Les espaces de coworking ont beaucoup souffert pendant la crise sanitaire. Voilà qu’ils tiennent peut-être leur revanche à la faveur du déconfinement.

Ils s’appellent WeWork, Wojo, ou TheBureau. Ces lieux de travail partagé, comme on dit en bon français, ont servi de variable d’ajustement pendant le confinement. A présent, ils deviennent une solution. Avec la généralisation du télétravail, les entreprises sont en train de réinventer leur organisation. D’après une étude réalisée fin mai par BureauxLocaux, un patron sur deux envisage de réaménager ses bureaux et 60% d’entre eux espèrent faire des économies par la même occasion. La crise devrait en effet accélérer le déclin du bail traditionnel dit « 3-6-9 ». C’est un engagement trop lourd pour une entreprise, qui recherchent avant tout la flexibilité. Et c’est exactement ce que leur offre le coworking. En payant un service tout compris, qui intègre le ménage, les taxes foncières, le café, l’entreprise maîtrise totalement ses coûts. Le locataire n’a qu’à poser ses cartons. Autre avantage, ces espaces de travail proposent un service et un aménagement soignés avec une part importante accordée au design et au bien-être. 

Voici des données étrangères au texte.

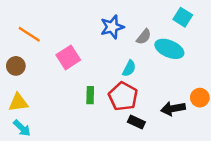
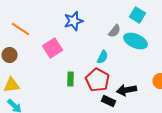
cyan square: (183, 17) -> (138, 15), moved
blue star: (112, 27) -> (74, 21), moved
black arrow: (173, 109) -> (126, 90), moved

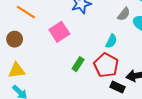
green rectangle: (70, 79) -> (78, 64), turned 32

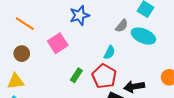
brown circle: (15, 39) -> (22, 54), moved

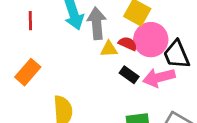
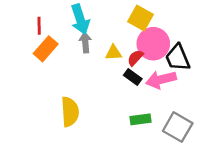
gray arrow: (97, 23) -> (85, 42), moved, size x0.7
red semicircle: (128, 44) -> (135, 58), moved, turned -72
orange rectangle: (28, 72) -> (46, 49), moved

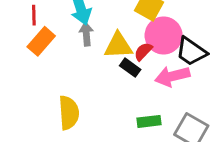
yellow triangle: (114, 53) -> (118, 46), size x1.5
black trapezoid: (178, 58) -> (191, 52), turned -32
black rectangle: (133, 77) -> (130, 68), moved

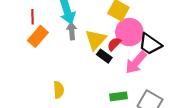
yellow triangle: (118, 46) -> (96, 40), turned -45
pink arrow: (172, 76) -> (136, 63), turned -35
yellow semicircle: (69, 113) -> (59, 90), size x0.7

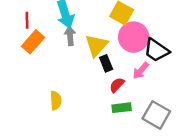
red semicircle: (114, 44) -> (117, 85), moved
black rectangle: (104, 56) -> (106, 63), turned 32
pink arrow: (136, 63) -> (141, 71), size x0.7

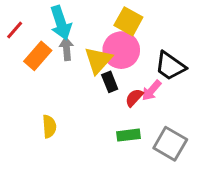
red line: (27, 20) -> (15, 30), turned 42
pink circle: (134, 37) -> (121, 50), moved
orange rectangle: (33, 42) -> (38, 56), moved
red semicircle: (117, 85) -> (134, 98), moved

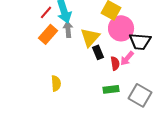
red line: (15, 30) -> (46, 12), moved
pink circle: (121, 50) -> (121, 28), moved
black trapezoid: (170, 66) -> (140, 41), turned -30
red semicircle: (134, 98) -> (115, 63), turned 128

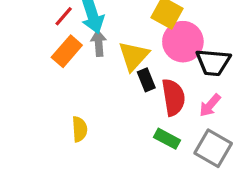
pink arrow: (127, 58) -> (210, 105), moved
red semicircle: (115, 63) -> (173, 97), size x1.6
green rectangle: (111, 89) -> (167, 139), turned 35

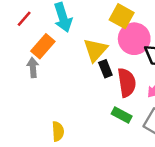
red line: (64, 16) -> (24, 19), moved
gray arrow: (99, 43) -> (33, 68), moved
yellow semicircle: (80, 129) -> (58, 131), moved

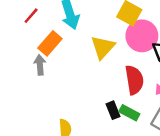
black rectangle: (105, 69) -> (113, 110), moved

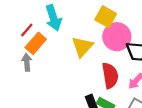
red line: (31, 16) -> (27, 30), moved

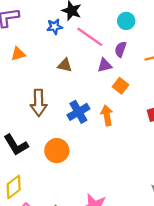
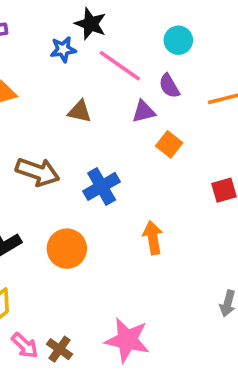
purple semicircle: (120, 49) -> (169, 86), turned -49
brown arrow: (39, 103) -> (38, 172), turned -70
orange arrow: (107, 115) -> (153, 238), moved

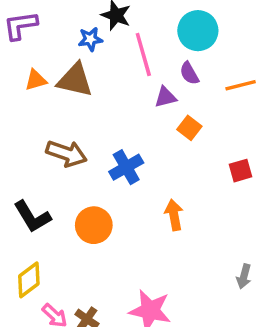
cyan circle: (178, 40) -> (198, 31), size x1.5
pink line: (120, 66) -> (143, 55), turned 39
brown triangle: (80, 111) -> (75, 80), moved, size x1.6

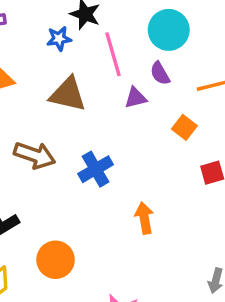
brown triangle: (75, 80) -> (68, 94), moved
orange square: (189, 128) -> (184, 127), moved
orange circle: (94, 225) -> (56, 260), moved

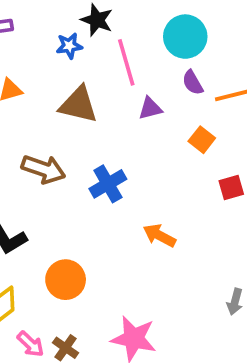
purple semicircle: (160, 73) -> (193, 83), moved
orange arrow: (144, 218) -> (159, 235), turned -52

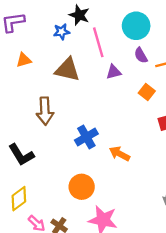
brown arrow: (43, 169) -> (45, 111), turned 68
blue cross: (108, 184) -> (86, 137), moved
orange circle: (66, 280) -> (82, 187), moved

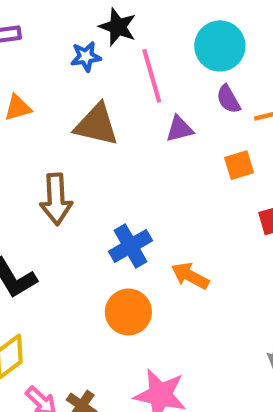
orange square: (147, 92) -> (239, 165), turned 35
orange circle: (82, 187) -> (128, 312), moved

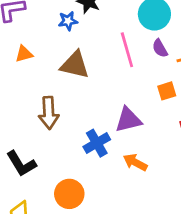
pink line: (152, 76) -> (127, 50), moved
purple triangle: (179, 129) -> (128, 120), moved, size x1.5
orange circle: (128, 312) -> (69, 194), moved

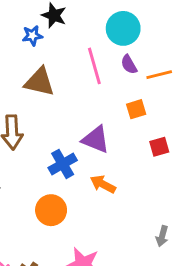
purple triangle: (128, 120) -> (96, 139), turned 36
orange circle: (69, 194) -> (51, 210), moved

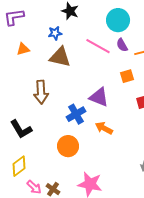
blue star: (32, 36) -> (55, 33), moved
pink line: (94, 66) -> (98, 46), turned -45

La population de ces espaces est en train de changer

Il ne se résume plus à de grands open space remplis de startuppers en baskets. Le phénomène touche à présent les entreprises de toutes tailles, et beaucoup de grands groupes. La moitié des clients de WeWork, par exemple, sont des entreprises de plus de 500 salariés, qui prennent des étages ou des immeubles entiers. Et la révolution du télétravail pourrait aussi faire émerger de nouvelles organisations. Certaines se montrent très créatives avec des solutions intégrant des lieux satellites. C’est ce qu’envisage l’agence de publicité Australie. Son directeur, David Leclabart, a pris acte d’une double réalité : Certes le télétravail permet aux salariés d’économiser deux heures de transport par jour, mais les conditions de travail à domicile sont très inégales. Il veut donc proposer à chaque collaborateur trois lieux, au choix : leur domicile, un espace de coworking à proximité de chez eux – qui serait choisi parmi la trentaine de sites d’un opérateur – et le futur quartier général de l’agence.

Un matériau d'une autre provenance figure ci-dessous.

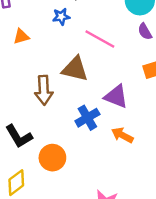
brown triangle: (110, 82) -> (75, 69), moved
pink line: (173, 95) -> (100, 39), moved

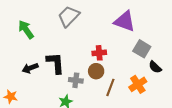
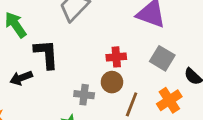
gray square: (142, 49) -> (162, 58), moved
black L-shape: (55, 63) -> (46, 54), moved

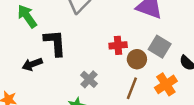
brown circle: (112, 82) -> (137, 59), moved
gray cross: (84, 95) -> (89, 79), turned 36

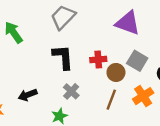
black L-shape: (55, 43) -> (63, 57), moved
black arrow: (32, 64) -> (28, 95), moved

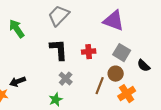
brown circle: (116, 72) -> (116, 74), moved
black arrow: (28, 95) -> (18, 82), moved
orange cross: (143, 96) -> (127, 94), moved

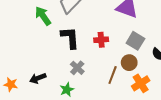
green arrow: (17, 29) -> (43, 16), moved
black arrow: (18, 82) -> (38, 78), moved

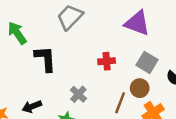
green arrow: (43, 16) -> (17, 33), moved
black L-shape: (70, 38) -> (45, 59), moved

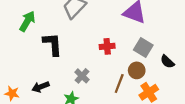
green arrow: (17, 33) -> (27, 21), turned 65

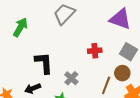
black L-shape: (52, 44) -> (44, 63), moved

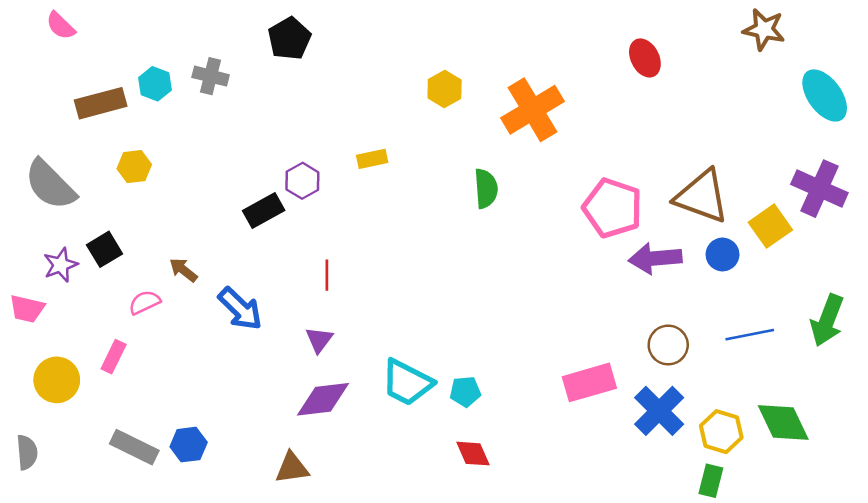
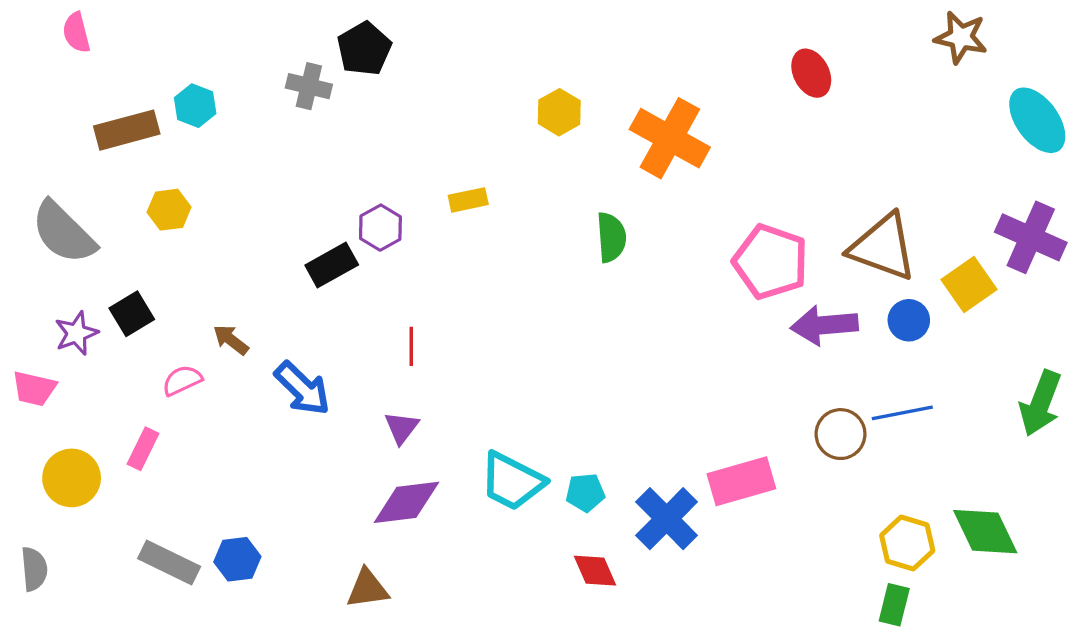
pink semicircle: (61, 26) -> (76, 32), turned 32
gray cross: (211, 76) -> (309, 86), moved
orange cross: (532, 110) -> (670, 138), turned -30
blue line: (750, 335) -> (902, 413), moved
blue cross: (659, 411) -> (667, 519), moved

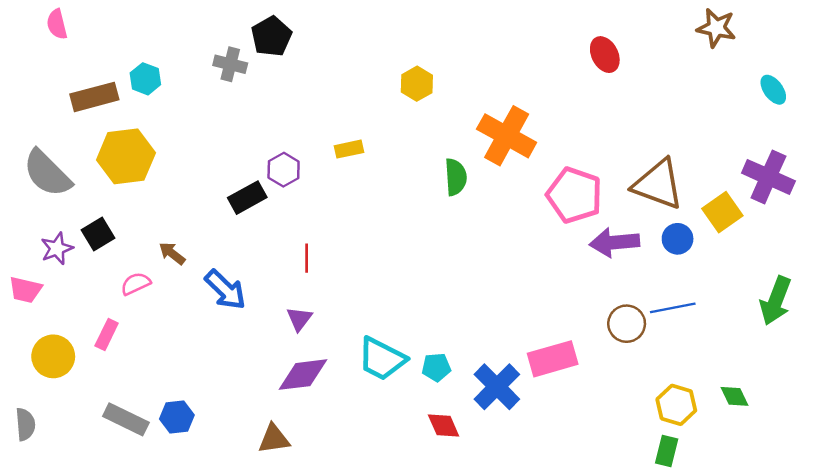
cyan ellipse: (1037, 120) -> (773, 90), size x0.6
orange cross: (670, 138) -> (507, 136), moved
yellow hexagon: (169, 210) -> (126, 156), size x1.8
green diamond: (985, 532) -> (734, 396), size x0.6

Tout n’est pas forcément rose pour la filière du coworking

Un paramètre nouveau complique la donne : la Covid-19. Fini les open spaces pleins comme des œufs. Pour des raisons sanitaires et aussi, tout bonnement pour des raisons de confort au travail, le nombre de mètres carrés par salarié devrait mathématiquement augmenter.  Il est peu probable que l’on revienne à la situation d’avant. Or, les opérateurs de coworking ont loué de grands espaces, généralement en centre-ville, à des niveaux de prix très élevés. Pour qu’ils rentrent dans leurs frais et que leur modèle économique fonctionne, il fallait qu’ils remplissent au maximum leurs immeubles. En redonnant de l’air à leurs occupants, ils risquent fort de voir leurs marges partir en fumée. Eux aussi vont devoir se montrer créatifs.